**TASK DETAILS:**
Among the entries below, count the lines holding the string "elbow". Respond with the number alone.

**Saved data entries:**
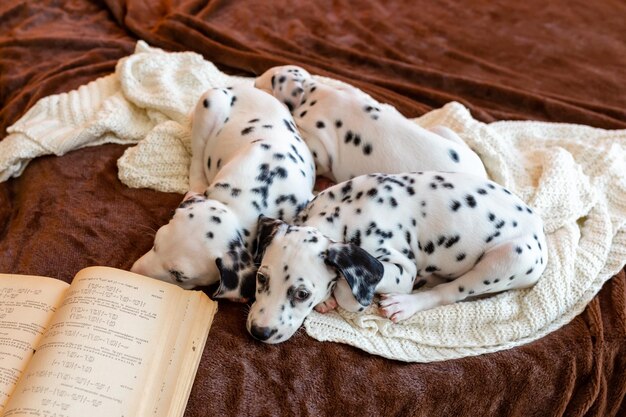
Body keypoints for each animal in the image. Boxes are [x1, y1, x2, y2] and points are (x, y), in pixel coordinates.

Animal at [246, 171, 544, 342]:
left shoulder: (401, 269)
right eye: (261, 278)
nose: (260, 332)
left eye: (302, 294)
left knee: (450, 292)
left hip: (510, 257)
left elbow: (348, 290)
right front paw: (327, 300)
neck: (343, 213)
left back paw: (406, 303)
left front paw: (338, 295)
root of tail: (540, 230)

* * *

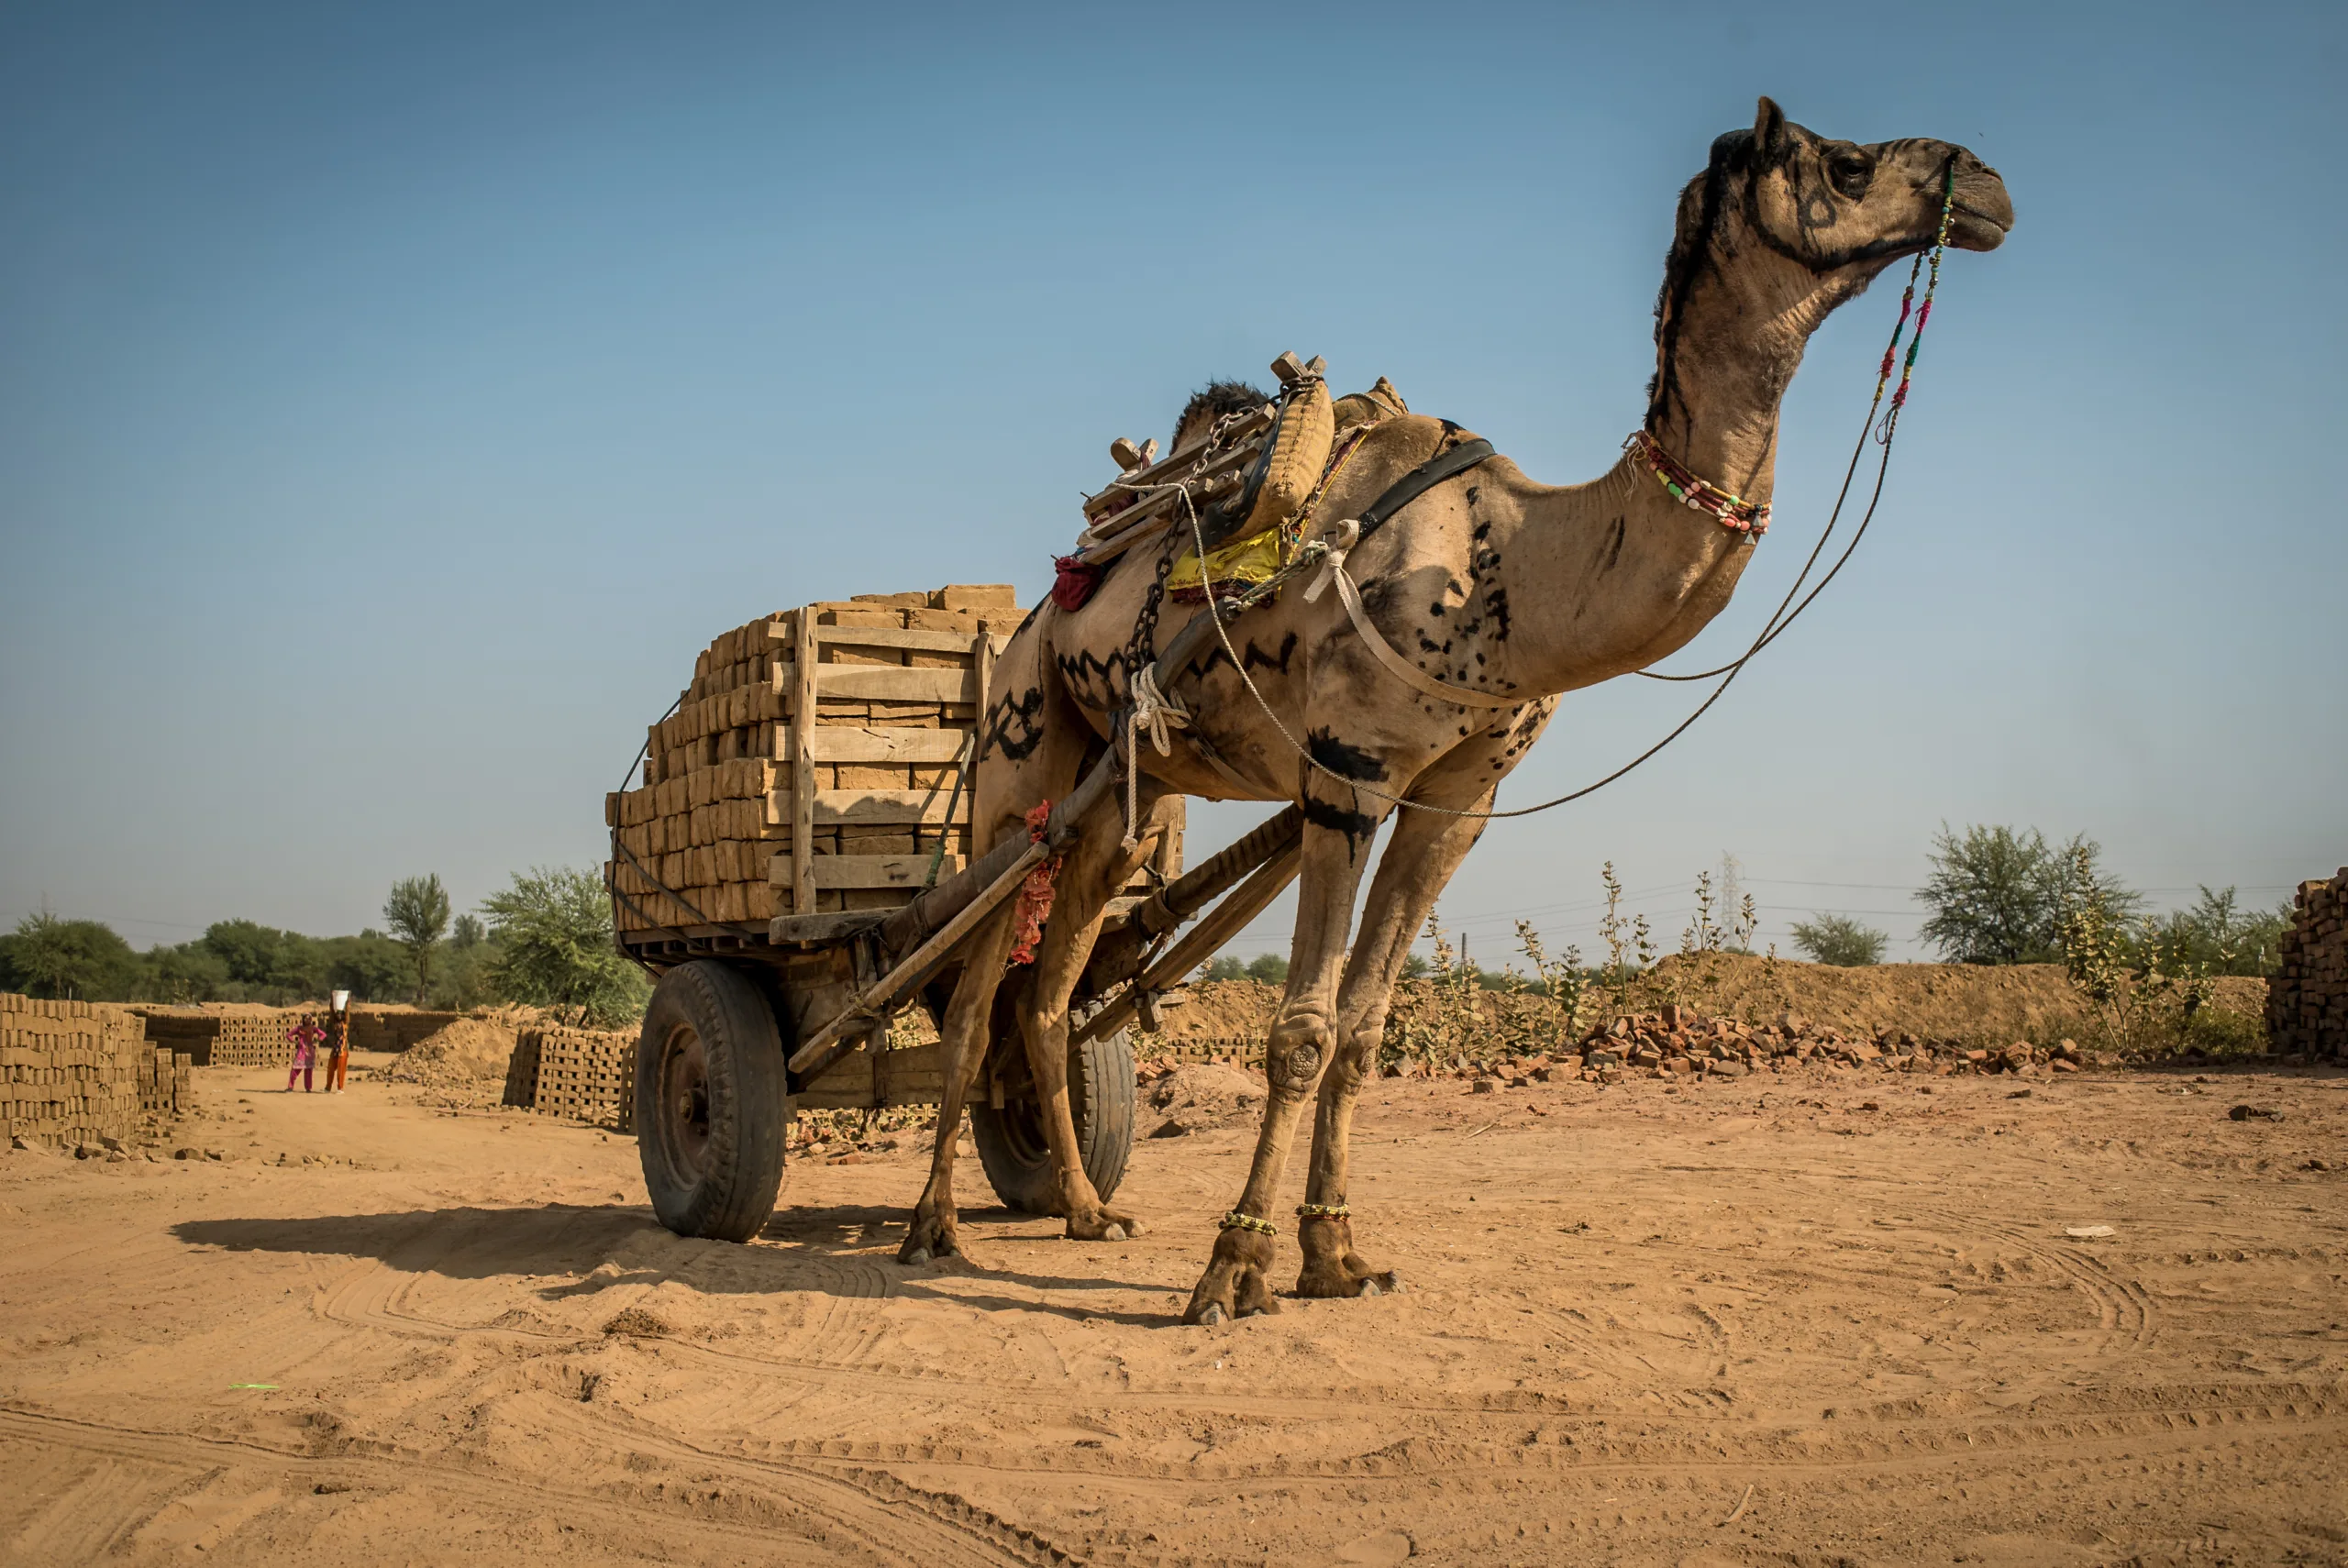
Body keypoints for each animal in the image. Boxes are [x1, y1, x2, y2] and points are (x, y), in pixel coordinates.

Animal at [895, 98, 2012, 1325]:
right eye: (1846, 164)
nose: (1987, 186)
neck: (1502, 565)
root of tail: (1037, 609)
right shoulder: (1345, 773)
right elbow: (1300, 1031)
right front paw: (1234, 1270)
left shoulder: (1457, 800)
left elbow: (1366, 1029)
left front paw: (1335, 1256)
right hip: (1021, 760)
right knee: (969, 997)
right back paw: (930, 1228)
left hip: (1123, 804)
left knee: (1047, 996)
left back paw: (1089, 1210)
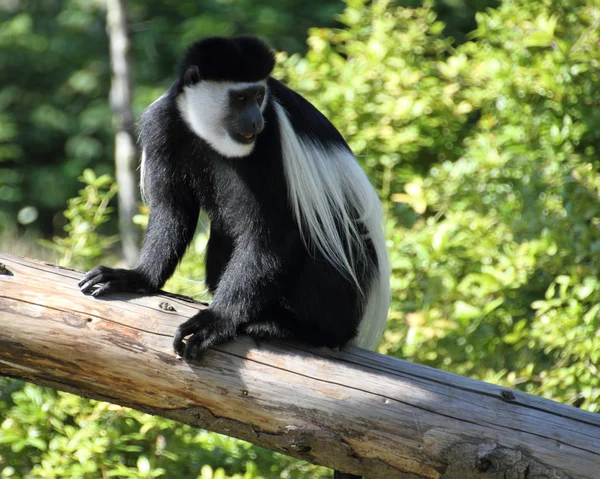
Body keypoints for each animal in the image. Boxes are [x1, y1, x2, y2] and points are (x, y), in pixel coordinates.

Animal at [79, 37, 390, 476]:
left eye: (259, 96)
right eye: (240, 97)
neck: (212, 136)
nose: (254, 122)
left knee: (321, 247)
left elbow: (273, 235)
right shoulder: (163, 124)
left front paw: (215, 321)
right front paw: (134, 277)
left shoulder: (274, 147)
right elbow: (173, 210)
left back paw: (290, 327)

**RESULT:**
5